L'Università Bicocca contro la violenza di genere
La rettrice dell'Università Bicocca Giovanna Iannantuoni ha annunciato l'apertura di uno sportello antiviolenza, che sarà attivo a partire dalla primavera: lo sportello sarà disponibile per le vittime di violenza di genere, in famiglia e online.
Non si tratta dell'unica iniziativa dell'ateneo contro la violenza, soprattutto di genere. Oltre alla figura del Consigliere di Fiducia, già presente, l'università sta infatti per attivare anche borse di studio volte a riconoscere le tesi di laurea incentrate proprio sulla tematica della violenza di genere. Questa iniziativa sarà dedicata alla memoria di Sofia Castelli, la giovane studentessa di sociologia presso l'ateneo, tragicamente persa a causa di un atto di violenza da parte del suo ex fidanzato.
Lo sportello antiviolenza all'Università Bicocca
Giovanna Iannantuoni ha annunciato l'apertura dello sportello antiviolenza spiegando le ragioni che hanno portato l'ateneo a muoversi in questa direzione: "Noi abbiamo deciso di investire per contrastare la violenza di genere anche con uno sportello anti violenza. E mi sembrava opportuno fare questo tipo di servizio, nei casi in cui una persona abbia subito violenza potrà rivolgersi allo sportello dove ci saranno persone competenti".
Lo sportello antiviolenza è aperto a tutti gli studenti vittime di violenza, che si sia consumata in ateneo o fuori: "Non si dovrà trattare per forza di violenze avvenute in ateneo ma anche fuori di qua, l'obiettivo è avere un luogo sicuro e protetto in cui raccontare cosa è successo"

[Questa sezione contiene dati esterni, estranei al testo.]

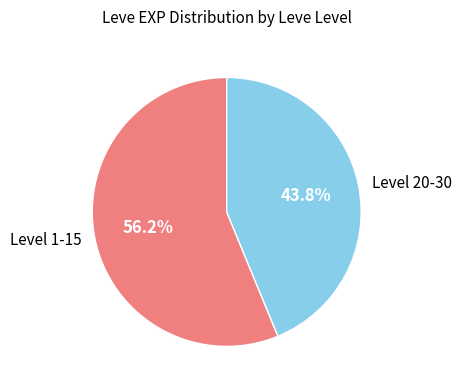

Which slice represents more than half of the pie?

Level 1-15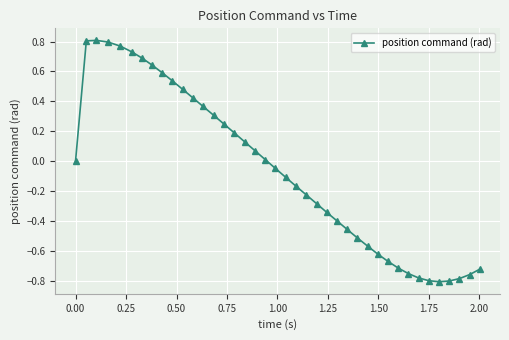

True or false: there are more than 0 points higher than both neighbors.

True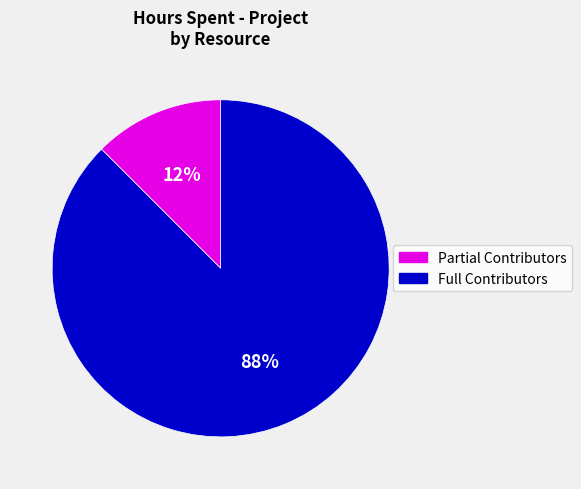

How many slices are in this pie chart?

2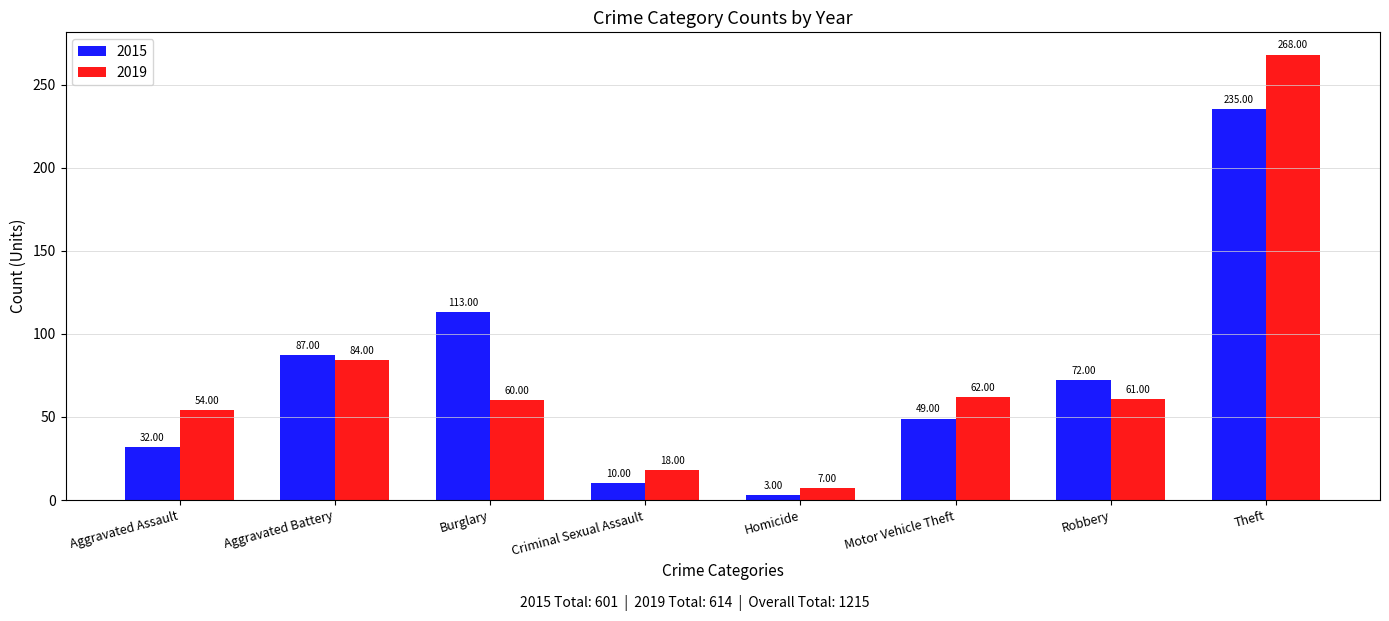

Reading right to left, extract all data points from this chart.

2015: 235	72	49	3	10	113	87	32
2019: 268	61	62	7	18	60	84	54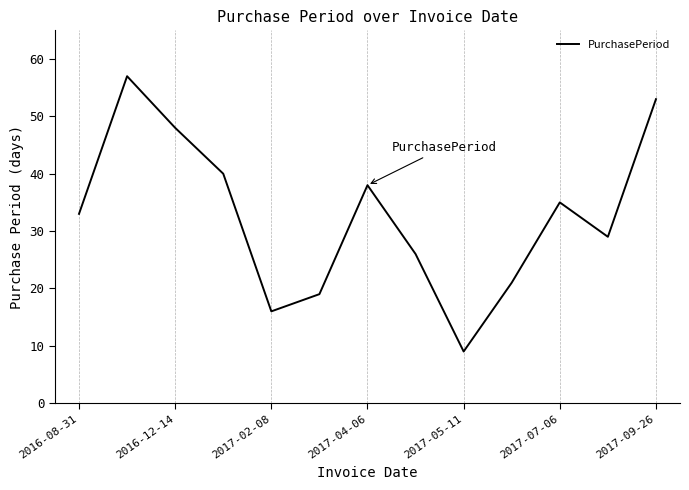

What is the minimum value shown in the chart?

9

Dal Consigliere di Fiducia allo sportello antiviolenza
All'interno dell'Università Bicocca è già presente un altro tipo di sportello, che si riassume nella figura del Consigliere o della Consigliera di Fiducia. Si tratta di un avvocato disponibile ad ascoltare e aiutare attivamente tutti gli studenti vittime di discriminazioni o mobbing: una figura, spiega la rettrice, che vorrebbe fosse estesa a tutti gli atenei italiani:
"Noi in Bicocca siamo tra i pochi atenei ad avere questa figura, si tratta di un avvocato che è arbitro terzo, che fa servizio di sportello in cui ascolta episodi di discriminazioni, mobbing e cerca di comporre la situazione. Io spingerò perché questa figura ci sia in tutti gli atenei, per garantire un supporto a tutta la comunità universitaria. Non solo agli studenti ma anche al personale tecnico amministrativo, docenti e ricercatori"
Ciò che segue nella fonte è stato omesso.